Aber ein lebenslanger Lernprozess, bei dem er manchmal innerhalb von Sekunden, wenn sein Leben am seidenen Faden hing, Menschen einschätzen musste, hatte dazu geführt, dass Forbes dem eigenen Urteil vertraute. Smith war nicht der Feind. Wenn irgendetwas die Untersuchung gefährdete, dann der paranoide Befehl, die Wissenschaftler aus dem Verkehr zu ziehen. Das Pentagon wollte keine Schlagzeilen mehr über amerikanische Soldaten, die während der Operation Desert Storm möglicherweise mit bakteriologischen Kampfstoffen in Berührung gekommen waren. Wie üblich wollte es die Sache vertuschen.
»Falls ich Kontakt zu ihm aufnehmen kann, werde ich es ihm ausrichten, Colonel.« Forbes stand auf. »Noch ein Tipp: Was immer Sie auch planen oder tun mögen, passen Sie gut auf sich auf. Es gibt einen Haftbefehl - unerlaubtes Entfernen von der Truppe und Flucht. Versuchen Sie nicht, noch einmal mit mir in Verbindung zu treten.«
Als er das hörte, hielt Smith für einen Moment den Atem an. Überrascht war er nicht, aber dennoch traf ihn diese Nachricht wie ein Schock. Er fühlte sich betrogen und verletzt aber so war es seit seiner Rückkehr aus London laufend gewesen. Zuerst hatte er Sophia verloren, jetzt seinen Job und seine Karriere. Die ganze Geschichte steckte ihm wie Glasscherben in der Kehle.
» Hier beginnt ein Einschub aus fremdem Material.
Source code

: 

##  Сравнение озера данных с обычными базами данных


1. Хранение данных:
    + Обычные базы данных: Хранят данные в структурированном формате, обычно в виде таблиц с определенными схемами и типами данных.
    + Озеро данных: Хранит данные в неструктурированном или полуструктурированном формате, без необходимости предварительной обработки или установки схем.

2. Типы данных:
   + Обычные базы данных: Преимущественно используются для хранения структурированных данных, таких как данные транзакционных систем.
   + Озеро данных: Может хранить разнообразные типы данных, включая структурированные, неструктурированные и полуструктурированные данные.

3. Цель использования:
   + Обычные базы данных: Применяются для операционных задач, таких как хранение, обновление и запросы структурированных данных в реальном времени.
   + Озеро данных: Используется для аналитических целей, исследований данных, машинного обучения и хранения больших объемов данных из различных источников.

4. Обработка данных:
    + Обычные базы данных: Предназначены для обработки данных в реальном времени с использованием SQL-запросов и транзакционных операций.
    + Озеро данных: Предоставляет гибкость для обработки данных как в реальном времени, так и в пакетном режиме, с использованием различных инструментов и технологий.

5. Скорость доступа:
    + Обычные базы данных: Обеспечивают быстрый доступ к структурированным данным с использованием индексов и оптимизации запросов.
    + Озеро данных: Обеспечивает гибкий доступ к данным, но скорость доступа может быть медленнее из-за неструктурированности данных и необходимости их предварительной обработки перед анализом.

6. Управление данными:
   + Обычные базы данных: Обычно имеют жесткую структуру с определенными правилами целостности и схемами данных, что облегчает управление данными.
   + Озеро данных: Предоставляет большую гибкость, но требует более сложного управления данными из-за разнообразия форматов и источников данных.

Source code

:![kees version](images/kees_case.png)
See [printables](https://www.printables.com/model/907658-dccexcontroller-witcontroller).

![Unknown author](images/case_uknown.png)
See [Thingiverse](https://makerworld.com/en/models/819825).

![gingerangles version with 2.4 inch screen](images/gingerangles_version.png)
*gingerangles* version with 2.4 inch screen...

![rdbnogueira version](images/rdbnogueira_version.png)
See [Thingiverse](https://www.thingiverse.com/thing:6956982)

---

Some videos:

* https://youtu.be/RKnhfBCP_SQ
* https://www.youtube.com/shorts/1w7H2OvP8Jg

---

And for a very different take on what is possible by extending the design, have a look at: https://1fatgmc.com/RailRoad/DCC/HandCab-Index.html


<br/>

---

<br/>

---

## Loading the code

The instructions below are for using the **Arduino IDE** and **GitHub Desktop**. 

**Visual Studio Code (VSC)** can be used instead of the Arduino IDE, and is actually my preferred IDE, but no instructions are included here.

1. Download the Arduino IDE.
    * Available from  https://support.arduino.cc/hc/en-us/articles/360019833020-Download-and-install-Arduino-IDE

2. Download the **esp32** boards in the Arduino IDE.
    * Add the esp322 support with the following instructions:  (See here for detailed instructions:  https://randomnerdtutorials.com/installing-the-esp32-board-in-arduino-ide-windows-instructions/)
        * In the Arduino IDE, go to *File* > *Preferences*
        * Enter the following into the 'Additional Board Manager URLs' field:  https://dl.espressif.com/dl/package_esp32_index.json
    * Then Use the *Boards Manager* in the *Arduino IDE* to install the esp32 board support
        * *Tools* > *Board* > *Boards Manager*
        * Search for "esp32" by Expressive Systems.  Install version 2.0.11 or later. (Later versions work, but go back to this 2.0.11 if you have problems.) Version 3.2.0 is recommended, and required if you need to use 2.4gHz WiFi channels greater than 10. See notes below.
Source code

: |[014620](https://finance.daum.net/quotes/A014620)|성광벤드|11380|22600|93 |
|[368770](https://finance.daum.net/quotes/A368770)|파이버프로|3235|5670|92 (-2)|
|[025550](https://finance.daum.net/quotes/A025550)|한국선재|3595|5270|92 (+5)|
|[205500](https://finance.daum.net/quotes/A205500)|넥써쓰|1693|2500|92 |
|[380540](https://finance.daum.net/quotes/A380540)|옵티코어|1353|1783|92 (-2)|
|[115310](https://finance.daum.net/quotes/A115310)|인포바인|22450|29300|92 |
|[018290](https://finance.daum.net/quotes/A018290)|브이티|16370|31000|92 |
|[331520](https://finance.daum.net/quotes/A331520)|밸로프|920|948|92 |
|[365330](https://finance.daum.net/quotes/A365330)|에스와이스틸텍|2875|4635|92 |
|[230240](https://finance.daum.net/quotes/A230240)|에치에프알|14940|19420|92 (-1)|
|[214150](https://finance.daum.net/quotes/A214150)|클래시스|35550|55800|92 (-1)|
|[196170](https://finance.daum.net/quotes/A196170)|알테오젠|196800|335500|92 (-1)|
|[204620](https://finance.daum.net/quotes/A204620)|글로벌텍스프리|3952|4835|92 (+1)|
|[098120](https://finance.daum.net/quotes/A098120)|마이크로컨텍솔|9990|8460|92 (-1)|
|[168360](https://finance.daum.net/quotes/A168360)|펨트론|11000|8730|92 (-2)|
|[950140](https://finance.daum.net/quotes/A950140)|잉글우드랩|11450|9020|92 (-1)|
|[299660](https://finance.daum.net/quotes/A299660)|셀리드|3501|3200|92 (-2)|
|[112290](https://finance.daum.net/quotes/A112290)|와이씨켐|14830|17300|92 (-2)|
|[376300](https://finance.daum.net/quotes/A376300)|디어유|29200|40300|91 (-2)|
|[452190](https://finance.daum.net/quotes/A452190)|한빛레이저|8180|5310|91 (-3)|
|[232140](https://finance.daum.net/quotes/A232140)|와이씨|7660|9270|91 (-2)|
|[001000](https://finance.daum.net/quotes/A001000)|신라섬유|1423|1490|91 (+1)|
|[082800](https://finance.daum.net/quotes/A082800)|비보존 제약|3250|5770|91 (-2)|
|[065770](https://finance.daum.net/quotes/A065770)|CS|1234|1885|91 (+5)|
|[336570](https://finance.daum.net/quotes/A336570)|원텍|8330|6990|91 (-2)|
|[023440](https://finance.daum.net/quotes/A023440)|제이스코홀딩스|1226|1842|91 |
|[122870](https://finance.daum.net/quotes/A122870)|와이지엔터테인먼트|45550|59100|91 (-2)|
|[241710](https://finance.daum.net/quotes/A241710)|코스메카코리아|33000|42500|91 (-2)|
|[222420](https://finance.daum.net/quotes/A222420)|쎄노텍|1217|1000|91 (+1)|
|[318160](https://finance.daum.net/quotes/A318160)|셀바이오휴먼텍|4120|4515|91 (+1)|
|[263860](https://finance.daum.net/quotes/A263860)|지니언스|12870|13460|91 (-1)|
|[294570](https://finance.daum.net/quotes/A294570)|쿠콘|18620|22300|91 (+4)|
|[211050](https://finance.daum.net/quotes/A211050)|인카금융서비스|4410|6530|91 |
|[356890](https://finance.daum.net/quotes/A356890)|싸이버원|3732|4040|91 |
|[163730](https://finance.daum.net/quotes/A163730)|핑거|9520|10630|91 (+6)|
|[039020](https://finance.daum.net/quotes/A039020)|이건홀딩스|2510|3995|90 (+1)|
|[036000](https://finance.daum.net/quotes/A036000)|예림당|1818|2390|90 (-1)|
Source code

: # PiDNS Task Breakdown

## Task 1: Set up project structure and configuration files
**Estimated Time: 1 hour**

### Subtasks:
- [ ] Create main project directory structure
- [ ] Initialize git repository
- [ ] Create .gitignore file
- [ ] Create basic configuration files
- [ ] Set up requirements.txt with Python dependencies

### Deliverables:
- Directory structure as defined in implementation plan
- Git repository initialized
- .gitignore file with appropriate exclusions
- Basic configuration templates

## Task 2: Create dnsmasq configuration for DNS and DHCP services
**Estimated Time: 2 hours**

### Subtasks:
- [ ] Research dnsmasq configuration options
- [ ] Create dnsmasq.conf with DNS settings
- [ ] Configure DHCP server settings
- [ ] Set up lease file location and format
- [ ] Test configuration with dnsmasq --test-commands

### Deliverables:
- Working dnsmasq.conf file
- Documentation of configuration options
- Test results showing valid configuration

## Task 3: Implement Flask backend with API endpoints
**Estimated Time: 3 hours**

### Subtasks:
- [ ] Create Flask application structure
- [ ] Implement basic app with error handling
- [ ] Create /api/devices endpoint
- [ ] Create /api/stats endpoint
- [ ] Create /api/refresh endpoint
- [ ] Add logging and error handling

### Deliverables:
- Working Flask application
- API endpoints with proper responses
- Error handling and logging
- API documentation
Während der FBI-Agent das Lokal verließ, blickte sich Smith in dem Cafe um, in dem sich ein paar vereinzelte Gäste über ihre Tassen mit exotischen Kaffee- und Teesorten beugten. Er sah gerade noch, wie Forbes durch die Tür verschwand und mit seinem durch jahrelange Routine geübten Blick die Straße kontrollierte. Dann hatte er sich auch schon in Luft aufgelöst wie der Dampf seines Kaffees.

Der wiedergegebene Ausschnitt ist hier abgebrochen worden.